[Trecho citado]
Felizmente, a nova Constituição da Tunísia reconhece a igualdade entre homens e mulheres, mas se trata de um caso raro em sociedades islâmicas, e tem a ver com a modernidade implementada na Tunísia desde a independência da França, pelo líder-ditador esclarecido Habib Bourguiba.
Paulo Roberto de Almeida
A insustentável rigidez das sociedades islâmicas
Vinte notas (o mais
possível objetivas) sobre algumas das razões que podem explicar seu imobilismo
atual (que não necessariamente perdurará...)
Paulo Roberto de Almeida
1. Nos países islâmicos, ninguém pode nascer sem religião, isto é, o
recém-nascido tem automaticamente a religião do pai.
2. Igualmente, ninguém pode deixar de ter religião, isto é, decidir
abandonar qualquer crença religiosa para tornar-se ateu ou mesmo simplesmente
agnóstico.
3. É similarmente impossível abandonar a religião muçulmana. Isto
significa tornar-se um “apóstata”: trata-se de um crime maior, da suprema
blasfêmia contra a religião islâmica.
4. A mulher muçulmana deve casar-se obrigatoriamente com um muçulmano,
enquanto este tem liberdade para eventualmente casar-se com uma (ou mais de
uma) não-muçulmana.
5. A mulher não-muçulmana não é obrigada a adotar a religião do marido
muçulmano, podendo livremente conservar e continuar praticando sua religião, mas
seus filhos são automaticamente considerados como muçulmanos e educados como
tal. A mulher não-muçulmana não pode dar a seus filhos outra educação religiosa
que não ensinar-lhes a fé muçulmana. Ela não pode sequer orientá-los,
contemporaneamente, nas virtudes de outra religião.

[Tarefa proposta A]
Segundo o trecho citado, que religião o recém-nascido recebe automaticamente nos países islâmicos?
[Tarefa proposta B]
Com base no trecho citado, explique por que é impossível abandonar a religião muçulmana.
[Tarefa proposta C]
Indique se cada afirmação concorda com o trecho citado, respondendo sim ou não e transcrevendo as palavras do trecho que decidem: (i) a mulher não-muçulmana casada com um muçulmano precisa adotar a religião dele; (ii) o homem muçulmano pode casar-se com uma não-muçulmana; (iii) os filhos da mulher não-muçulmana com o marido muçulmano são tidos como muçulmanos.
O material abaixo não tem relação com o trecho citado.

[Material exibido]
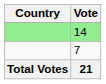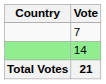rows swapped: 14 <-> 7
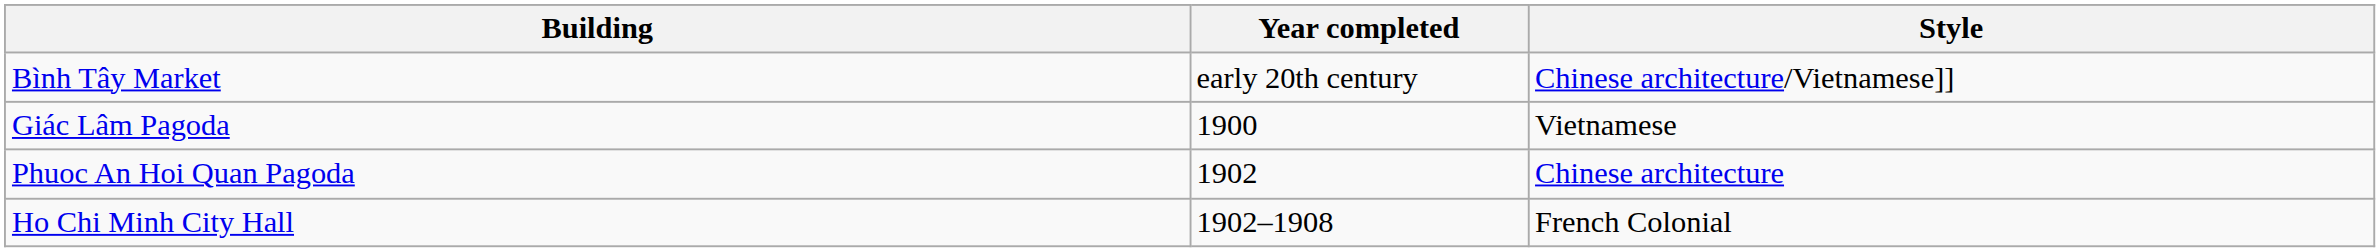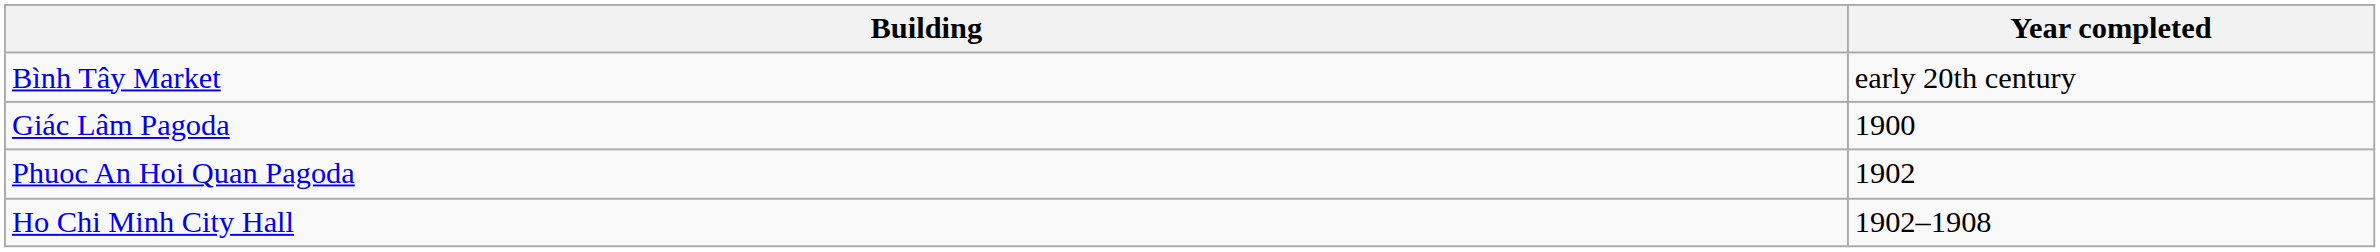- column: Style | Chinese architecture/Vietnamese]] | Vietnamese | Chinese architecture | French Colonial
* * *
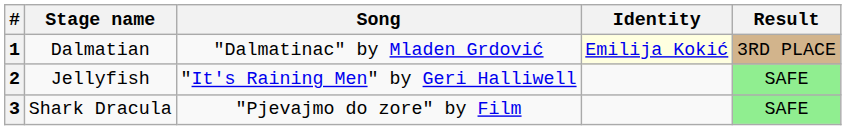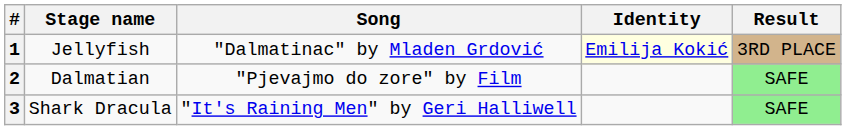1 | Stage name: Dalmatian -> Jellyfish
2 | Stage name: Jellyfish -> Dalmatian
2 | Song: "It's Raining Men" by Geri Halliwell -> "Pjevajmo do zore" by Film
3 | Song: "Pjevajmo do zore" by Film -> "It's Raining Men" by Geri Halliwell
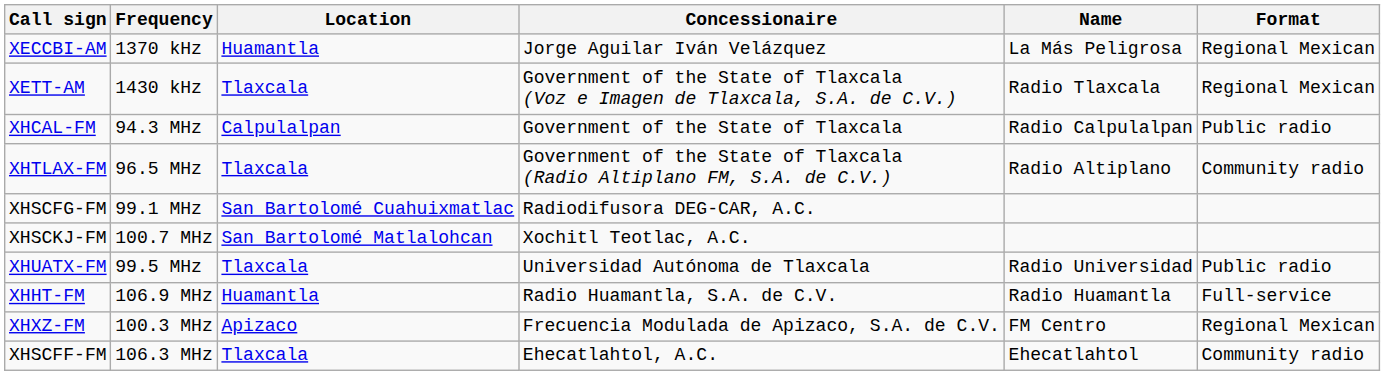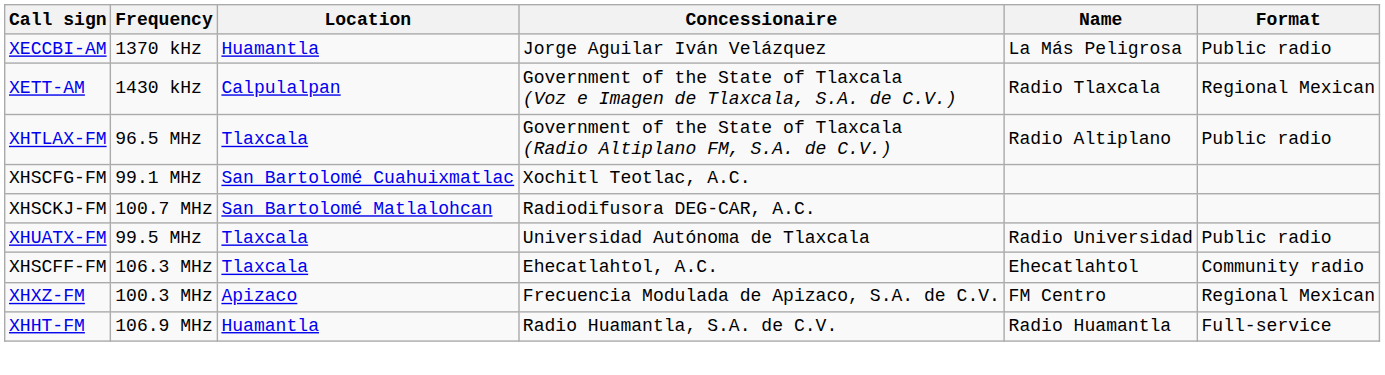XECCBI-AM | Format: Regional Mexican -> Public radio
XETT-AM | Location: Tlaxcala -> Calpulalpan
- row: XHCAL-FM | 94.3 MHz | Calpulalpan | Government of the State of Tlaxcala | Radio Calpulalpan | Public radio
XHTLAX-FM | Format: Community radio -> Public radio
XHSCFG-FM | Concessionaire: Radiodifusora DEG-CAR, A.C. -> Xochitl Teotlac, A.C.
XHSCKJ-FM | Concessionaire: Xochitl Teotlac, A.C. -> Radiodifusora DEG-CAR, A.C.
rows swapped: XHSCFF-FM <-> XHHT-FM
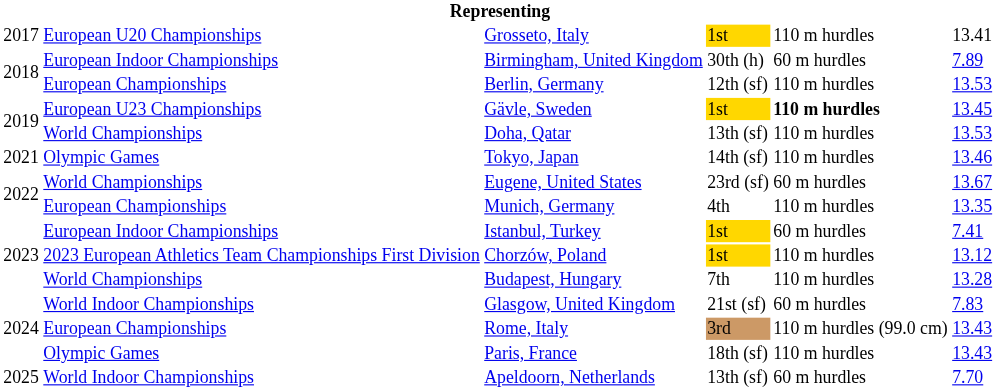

[Resposta A]
A religião do pai.

[Resposta B]
Abandoná-la significa tornar-se um “apóstata”. O trecho descreve isso como um crime maior, a suprema blasfêmia contra a religião islâmica.

[Resposta C]
(i) Não: “A mulher não-muçulmana não é obrigada a adotar a religião do marido muçulmano”.
(ii) Sim: “este tem liberdade para eventualmente casar-se com uma (ou mais de uma) não-muçulmana”.
(iii) Sim: “seus filhos são automaticamente considerados como muçulmanos”.